The need to act in response to the events of August 2004 was recognised by Scottish Ministers.

Transport Scotland decided that a system should be put in place to allow the hazards of debris flow to be assessed. It was agreed that any system should also be capable of ranking the hazards in terms of their potential effect on trunk roads and road users. This would then allow budgets and resources to be appropriately directed to manage and mitigate debris flows in the future and reduce the consequences for the road network and road users.

The two-part landslides study was commissioned and this involved a wide range of experts as a Working Group.
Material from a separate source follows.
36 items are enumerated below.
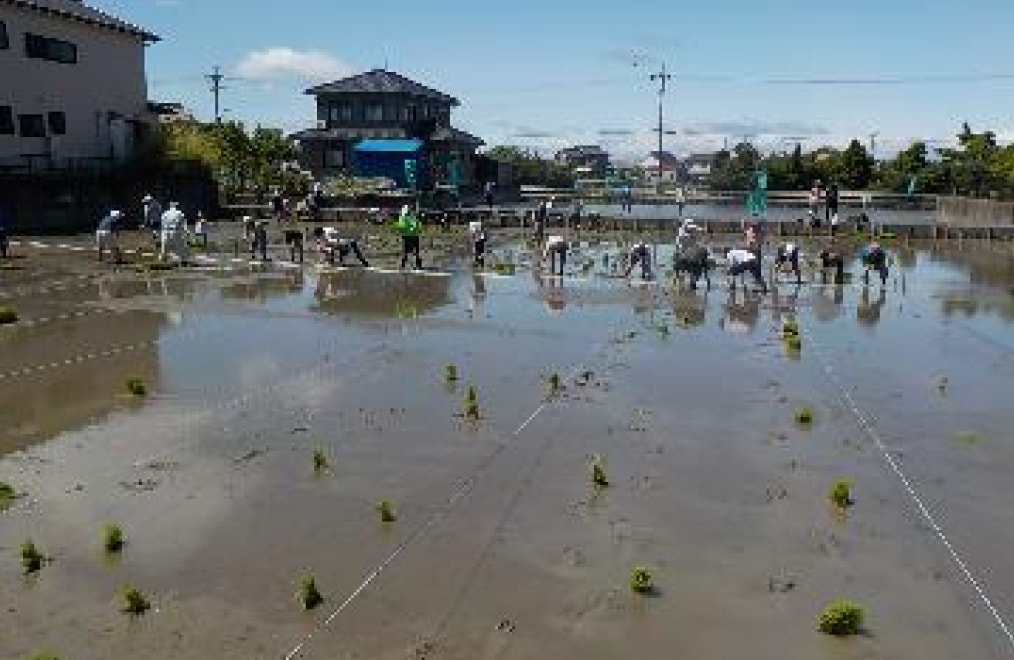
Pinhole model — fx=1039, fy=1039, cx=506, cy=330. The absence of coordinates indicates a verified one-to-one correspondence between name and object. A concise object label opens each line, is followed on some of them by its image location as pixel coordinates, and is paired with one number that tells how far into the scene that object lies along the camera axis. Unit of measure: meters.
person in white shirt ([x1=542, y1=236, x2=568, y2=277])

The initial study considered how a detailed review of the terrain adjacent to the trunk road network could be undertaken, outlined possible mitigation measures and management strategies and identified the immediate at-risk areas.

This work was published in a full report1 and in summary2 in 2005. The findings and recommendations of that report were used to develop the plan for part two of the study5 which is reported in summary form herein.

Immediate Response

Areas of perceived hazard were identified by the team involved in the initial work of the study. This was primarily to identify sites which could be used to validate the emerging model for assessing debris flow hazard.

The sites identified, in no particular order, included:

  • A83 Ardgarten to Loch Shira (29km).
  • A84 South of Strathyre (8km).
  • A85 Glen Ogle (6km).
  • A87 Glen Shiel (18km, plus a possible further 17km).
  • A82 Fort Augustus to Lochend (29km, plus a possible further 9km).
  • A835 Ullapool to Braemore Junction (16km).
  • A9 Dunkeld to Drumochter (22km).
  • A95 Craigellachie (1km).
  • A86 Spean Bridge (5.5km).
  • A87 (Skye) Gleann Torra-mhichaig to South of Raasay ferry (1.5km).

Short-term actions recommended on a general basis included a significant programme of clearing vegetation and rocks from ditches, gullies, catchpits and culverts in the areas concerned and some new ditches being added at the crest of slopes.

It is worth noting that since August 2004 UK national drainage standards have been updated to cater for higher levels of water flow and these are now used in the design of all new roads and upgrades to existing roads.

With regard to the specific areas of high hazard identified in the 2005 report a wide range of works have been progressed in addition to routine maintenance. These works include drainage improvements, culvert realignment and renewal, ditching and vegetation clearance, the ongoing installation of rain gauges, and road realignment within the context of the broader trunk road improvment programme.

Developing Future Management Options

The initial stage of the work may be divided into four elements and can be summarised as follows:

  • Development of a debris flow hazard and exposure assessment system to provide a hazard ranking of ‘at-risk’ areas of the road network.
  • Undertaking a computer-based GIS assessment as a first stage in the hazard assessment process.
  • Undertaking site-specific hazard and exposure assessments of areas identified by the GIS as being of higher hazard.
  • Identification and development of appropriate management processes for each category of hazard ranking.

The flowchart below presents an outline of the work undertaken. The initial stage of the process was to develop the methodology for the assessment of hazard and exposure to provide a hazard ranking, together with the selection of an appropriate management approach. The second stage was to test the methodology and apply it more widely to the trunk road network.

Outline flowchart of the current study
Outline flowchart of the current study.

Information Sharing and Dissemination

More than 40 separate activities have been undertaken to communicate the work to the public, Government and industry. These have included presentations to international conferences, articles in technical journals and the production of reports and a draft leaflet.